The physical act of putting food in my mouth, the smells, textures, flavors, it’s one of my favorite things to do – right up there with sex and doing nothing at all.
I love eating so much that I realize it is how I catalogue people, places, and things in my life. Here are some examples of how I connect food to the nouns in my life:
In 2008, I met one of my best friends over couscous salad in her apartment. Hannah made the couscous. I brought the salad.
Laura gave me my most memorable birthday confection – a strawberry ricotta cheesecake.
My favorite City Park sunset was when Jim and I had these open-faced grilled gorgonzola cheese sandwiches with roasted radicchio and a balsamic and honey drizzle.
This one guy I dated in grad school was the absolute worst, but he was trained in French cooking which meant the massive pot of stroganoff he fed me for a week was the BEST.
Bryn is my bff – I love her to death. She’d want me to talk about the time we Iron Chef-ed a whole day to make something out of 8 pounds of cooked rice, but when I think of her I remember the time we came home so hammered after a night of dancing that she smeared chunky peanut butter on a piece of toast that was burnt to shit, and proceeded to spoon cold leftover, super spicy mapo tofu onto each bite. She assured me it tasted good, but that’s one of the few things I remember without actually putting it in my mouth.
Trust me, I could go on and on…
The more I think about it, I am happy that I do remember A LOT about my life – the glimpses of moments that stick in my memory are the very things that stitch together the story of me: who I am, the deep feelings I carry, what I do, who I know, how I live. There is a complex constellation of many people, places, and things, and if I were to tell you about them, almost every one would be punctuated by food.
Eating food is how I move through the world.
Now, in case you’re wondering, I still don’t have nice or expensive things, but since I know that my memories center around the food I eat, and since I want to live a good life and remember it, my food budget is now quite a bit more than sixty cents a day.

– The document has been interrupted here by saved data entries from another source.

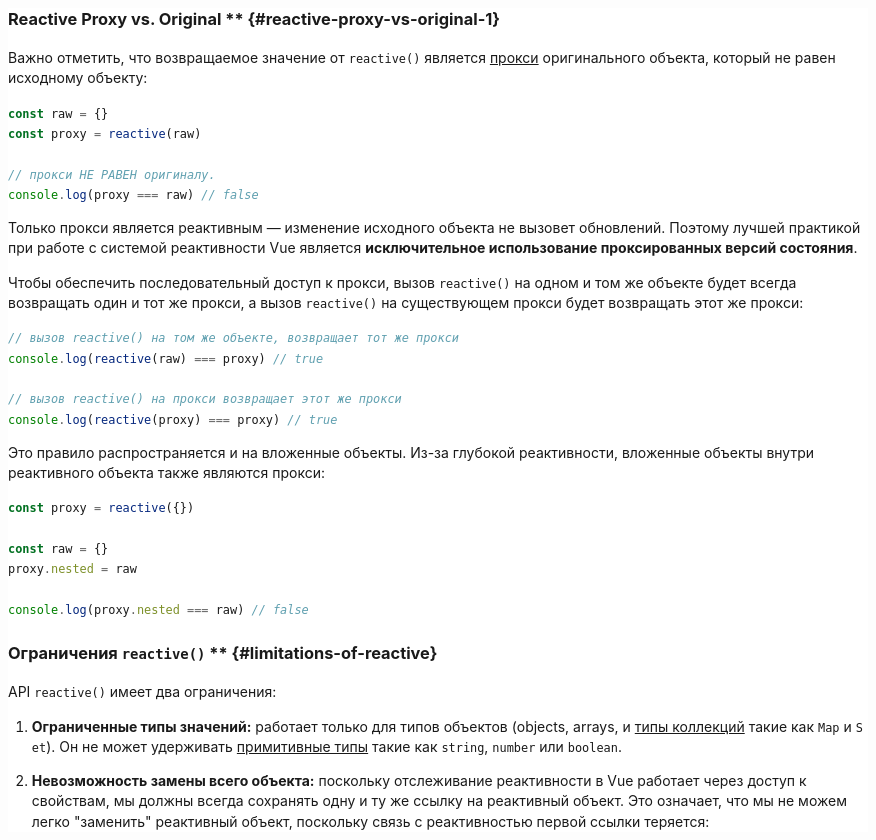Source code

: ### Reactive Proxy vs. Original \*\* {#reactive-proxy-vs-original-1}

Важно отметить, что возвращаемое значение от `reactive()` является [прокси](https://developer.mozilla.org/en-US/docs/Web/JavaScript/Reference/Global_Objects/Proxy) оригинального объекта, который не равен исходному объекту:

```js
const raw = {}
const proxy = reactive(raw)

// прокси НЕ РАВЕН оригиналу.
console.log(proxy === raw) // false
```

Только прокси является реактивным — изменение исходного объекта не вызовет обновлений. Поэтому лучшей практикой при работе с системой реактивности Vue является **исключительное использование проксированных версий состояния**.

Чтобы обеспечить последовательный доступ к прокси, вызов `reactive()` на одном и том же объекте будет всегда возвращать один и тот же прокси, а вызов `reactive()` на существующем прокси будет возвращать этот же прокси:

```js
// вызов reactive() на том же объекте, возвращает тот же прокси
console.log(reactive(raw) === proxy) // true

// вызов reactive() на прокси возвращает этот же прокси
console.log(reactive(proxy) === proxy) // true
```

Это правило распространяется и на вложенные объекты. Из-за глубокой реактивности, вложенные объекты внутри реактивного объекта также являются прокси:

```js
const proxy = reactive({})

const raw = {}
proxy.nested = raw

console.log(proxy.nested === raw) // false
```

### Ограничения `reactive()` \*\* {#limitations-of-reactive}

API `reactive()` имеет два ограничения:

1. **Ограниченные типы значений:** работает только для типов объектов (objects, arrays, и [типы коллекций](https://developer.mozilla.org/en-US/docs/Web/JavaScript/Reference/Global_Objects#keyed_collections) такие как `Map` и `Set`). Он не может удерживать [примитивные типы](https://developer.mozilla.org/en-US/docs/Glossary/Primitive) такие как `string`, `number` или `boolean`.

2. **Невозможность замены всего объекта:** поскольку отслеживание реактивности в Vue работает через доступ к свойствам, мы должны всегда сохранять одну и ту же ссылку на реактивный объект. Это означает, что мы не можем легко "заменить" реактивный объект, поскольку связь с реактивностью первой ссылки теряется:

There are still a handful of instances where I don’t “let” myself indulge and eat certain things – if I’m honest, they are also largely due to still fixating on costs or calories. I’ve worked over the past couple of years to let myself to get popcorn at the movies, but only with a little butter. And sometimes I’ll stray from my black coffee and get a caramel latte, but only with half the syrup.
But this is made all the sweeter, because there’s someone in my life who I love, who only drinks tuxedo mochas and salted caramel lattes. When he goes to the movies, he gets buttered popcorn AND a cherry Coke. He could just tell me to get my own, but I love that he lets me steal samples and sips of his.
I still struggle with remnants of what I thought for so long I couldn’t have – for now, maybe just a little, but certainly not all the way – and yet he helps me remember to enjoy love and life by sharing experiences with me of how things are supposed to taste.
*This story was written for the event, From the Ground Up: A Night of Storytelling on Food & Farm, hosted by KUNC 91.fm and Harvest Public Media at Wolverine Farm Letterpress and Publick House in Fort Collins, Colorado on June 27, 2017.